03/08/2025 - 7:15
Brutalidade, impunidade e apagamento marcam a longa história de violência contra populações indígenas e ribeirinhas. Relembre cinco casos recentes marcantes.Às margens dos rios e nas trilhas de florestas, histórias que o tempo tentou apagar ressurgem nas vozes dos sobreviventes. Uma dessas vozes, a de Antônio Monteiro, ecoa na lembrança dos corpos de seus familiares boiando no rio próximo à sua casa. Aos 72 anos, ele sobreviveu a uma das maiores chacinas recentes contra indígenas e ribeirinhos no Brasil: o Massacre do Rio Abacaxis, ocorrido em agosto de 2020, no interior do Amazonas.
Em 3 de agosto, teve início uma operação da Polícia Militar na região. Nos dois dias seguintes, policiais invadiram a comunidade e aterrorizaram os moradores. Em 5 de agosto, o filho, a esposa e o neto de 15 anos de Antônio Monteiro foram levados. Os adultos foram torturados por horas e executados, o neto foi assassinado diante da família; e o filho, decapitado. Ao todo, oito pessoas morreram, três desapareceram e centenas de ribeirinhos e indígenas foram torturados.
O massacre teria sido uma suposta vingança após o então secretário executivo do governo do Amazonas, Saulo Rezende Costa, ter sido baleado de raspão depois entrar com uma lancha numa área proibida para pesca esportiva. Em maio deste ano, 13 agentes – incluindo altos nomes da segurança pública do Amazonas – foram indiciados.
Casos como esse, no entanto, raramente ganham espaço na memória coletiva ou nos livros escolares do país. “Esquecemos porque há impunidade, ausência de justiça e um silenciamento sistemático”, afirma Priscila de Oliveira, pesquisadora na ONG Survival International.
Uma história marcada por massacres
Desde a chegada dos colonizadores portugueses, no século 16, indígenas, e mais recentemente ribeirinhos, enfrentam ondas sucessivas de violência. O antropólogo João Pacheco de Oliveira, do Museu Nacional (RJ), explica que a colonização portuguesa legitimou a violência contra os povos indígenas por meio das chamadas “guerras justas”, que, na prática, serviam para garantir acesso à terra e mão de obra, resultando na morte e drástica redução populacional ao longo dos séculos.
Em números, no início da colonização, cerca de 2 a 4 milhões de indígenas viviam no território que hoje é o Brasil. Eles faziam parte de cerca de mil povos distintos. Segundo o Censo de 2022, atualmente, 0,83% da população brasileira é indígena – cerca de 1,69 milhões. Das mil etnias existentes no início da colonização, restam apenas 260.
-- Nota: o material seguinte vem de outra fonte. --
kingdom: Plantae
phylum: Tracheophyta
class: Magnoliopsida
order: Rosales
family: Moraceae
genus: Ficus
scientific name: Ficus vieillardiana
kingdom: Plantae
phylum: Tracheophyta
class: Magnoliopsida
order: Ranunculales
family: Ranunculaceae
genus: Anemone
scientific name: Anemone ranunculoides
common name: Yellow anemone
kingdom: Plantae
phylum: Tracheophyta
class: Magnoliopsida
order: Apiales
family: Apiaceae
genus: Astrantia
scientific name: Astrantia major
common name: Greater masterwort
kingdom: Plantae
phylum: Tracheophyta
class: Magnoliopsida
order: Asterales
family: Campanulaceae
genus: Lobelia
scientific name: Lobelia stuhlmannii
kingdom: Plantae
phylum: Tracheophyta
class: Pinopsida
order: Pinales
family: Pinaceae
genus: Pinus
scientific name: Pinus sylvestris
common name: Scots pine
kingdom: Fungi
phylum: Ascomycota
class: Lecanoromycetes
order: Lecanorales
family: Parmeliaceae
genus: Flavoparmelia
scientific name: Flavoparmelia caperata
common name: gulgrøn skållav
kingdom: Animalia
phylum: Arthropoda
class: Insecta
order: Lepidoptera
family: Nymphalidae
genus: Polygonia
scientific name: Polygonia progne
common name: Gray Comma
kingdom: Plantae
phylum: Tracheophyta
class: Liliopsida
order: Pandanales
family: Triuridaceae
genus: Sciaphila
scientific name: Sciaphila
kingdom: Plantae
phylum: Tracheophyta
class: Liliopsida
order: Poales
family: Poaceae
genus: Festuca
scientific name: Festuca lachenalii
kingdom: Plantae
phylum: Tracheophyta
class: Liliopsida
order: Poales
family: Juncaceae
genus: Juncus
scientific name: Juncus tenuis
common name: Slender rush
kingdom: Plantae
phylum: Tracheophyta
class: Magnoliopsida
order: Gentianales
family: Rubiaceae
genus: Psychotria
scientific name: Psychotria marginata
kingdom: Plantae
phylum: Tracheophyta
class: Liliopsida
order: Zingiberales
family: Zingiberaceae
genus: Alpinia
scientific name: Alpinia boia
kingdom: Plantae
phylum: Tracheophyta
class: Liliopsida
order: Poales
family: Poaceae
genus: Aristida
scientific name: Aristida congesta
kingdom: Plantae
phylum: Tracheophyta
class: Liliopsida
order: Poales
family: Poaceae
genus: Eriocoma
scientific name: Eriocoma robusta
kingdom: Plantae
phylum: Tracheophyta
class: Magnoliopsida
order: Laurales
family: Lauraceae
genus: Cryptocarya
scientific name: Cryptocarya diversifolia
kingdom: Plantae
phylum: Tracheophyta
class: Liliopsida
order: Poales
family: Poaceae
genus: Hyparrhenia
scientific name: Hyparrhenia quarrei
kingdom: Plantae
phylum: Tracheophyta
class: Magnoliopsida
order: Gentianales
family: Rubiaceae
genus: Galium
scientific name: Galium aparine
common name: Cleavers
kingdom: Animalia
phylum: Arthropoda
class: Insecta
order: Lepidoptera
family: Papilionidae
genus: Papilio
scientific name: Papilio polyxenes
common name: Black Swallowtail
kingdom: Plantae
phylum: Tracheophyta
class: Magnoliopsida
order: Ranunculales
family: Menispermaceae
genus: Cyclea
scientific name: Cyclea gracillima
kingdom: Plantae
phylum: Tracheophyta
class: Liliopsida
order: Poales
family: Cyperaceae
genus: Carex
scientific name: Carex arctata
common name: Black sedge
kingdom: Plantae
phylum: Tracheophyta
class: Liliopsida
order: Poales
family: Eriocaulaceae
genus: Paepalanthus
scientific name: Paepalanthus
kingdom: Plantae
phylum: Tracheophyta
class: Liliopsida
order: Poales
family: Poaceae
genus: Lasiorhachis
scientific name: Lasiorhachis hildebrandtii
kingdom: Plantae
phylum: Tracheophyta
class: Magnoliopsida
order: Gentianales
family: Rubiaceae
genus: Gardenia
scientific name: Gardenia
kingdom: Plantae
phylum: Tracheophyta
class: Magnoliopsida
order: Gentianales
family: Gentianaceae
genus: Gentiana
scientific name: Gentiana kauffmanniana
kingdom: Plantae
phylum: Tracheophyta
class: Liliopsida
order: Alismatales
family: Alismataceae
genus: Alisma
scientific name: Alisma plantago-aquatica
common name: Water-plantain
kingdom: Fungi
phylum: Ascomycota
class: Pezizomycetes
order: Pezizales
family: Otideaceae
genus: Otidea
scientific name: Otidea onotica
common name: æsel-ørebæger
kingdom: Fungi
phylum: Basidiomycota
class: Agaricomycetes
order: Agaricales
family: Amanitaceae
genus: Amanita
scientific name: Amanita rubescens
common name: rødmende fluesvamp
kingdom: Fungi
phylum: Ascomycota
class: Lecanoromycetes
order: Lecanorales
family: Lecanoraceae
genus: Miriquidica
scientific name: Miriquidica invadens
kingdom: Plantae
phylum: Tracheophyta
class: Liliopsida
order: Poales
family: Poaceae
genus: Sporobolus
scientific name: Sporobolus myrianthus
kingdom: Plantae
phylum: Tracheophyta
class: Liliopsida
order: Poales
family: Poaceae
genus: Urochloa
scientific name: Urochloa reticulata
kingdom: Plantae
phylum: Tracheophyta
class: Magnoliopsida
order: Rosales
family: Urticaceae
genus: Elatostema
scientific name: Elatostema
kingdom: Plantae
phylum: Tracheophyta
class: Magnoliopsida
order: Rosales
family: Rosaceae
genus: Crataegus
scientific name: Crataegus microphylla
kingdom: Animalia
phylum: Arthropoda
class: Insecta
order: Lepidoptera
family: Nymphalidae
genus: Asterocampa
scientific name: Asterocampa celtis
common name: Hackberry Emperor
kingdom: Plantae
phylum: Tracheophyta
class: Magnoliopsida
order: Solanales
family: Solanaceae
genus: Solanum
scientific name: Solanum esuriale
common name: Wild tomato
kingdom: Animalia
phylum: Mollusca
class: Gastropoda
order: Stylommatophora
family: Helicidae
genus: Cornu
A violência contra indígenas e ribeirinhos que caracteriza todos esses massacres tem um elemento comum no Brasil, explica Pacheco de Oliveira: “a busca por terras e recursos naturais”. Quanto ao esquecimento, ele existe porque “apaga-se a história para que se apaguem também as responsabilidades”, diz.
A seguir, a DW lista outras chacinas que, assim como o Massacre do Rio Abacaxis, marcaram a história recente dos povos indígenas no Brasil.
O caso Juma
Dos 12 a 15 mil indígenas juma existentes no século 18, hoje restam apenas três mulheres sobreviventes – Boreá, Maytá e Mandeí – vivendo com homens de outras etnias, no rio Xingu. “Quando eu era criança, tenho essas memórias – quando os brancos chegavam, a gente tinha que fugir. Eles vinham para fazer mal”, disse Mandeí, em conversa com a DW.
Até o século 20, o povo juma, originalmente habitante da região do Rio Purus (AM), foi símbolo de resistência à escravidão, à catequese forçada e às expedições punitivas. No entanto, em 1964, durante a ditadura militar, seringalistas invadiram o território da etnia e promoveram um massacre.
Cerca de dez homens entraram na terra indígena para extrair a sorva, um fruto da região, e encontraram a maloca vazia. Quando os Juma retornaram, foram recebidos a tiros. Um dos autores da chacina afirmou ter matado mais de 60 indígenas. Embora não haja um número oficial, poucos sobreviveram. O massacre só passou a ser investigado em 1979. A Polícia Federal abriu um inquérito, mas ninguém foi responsabilizado.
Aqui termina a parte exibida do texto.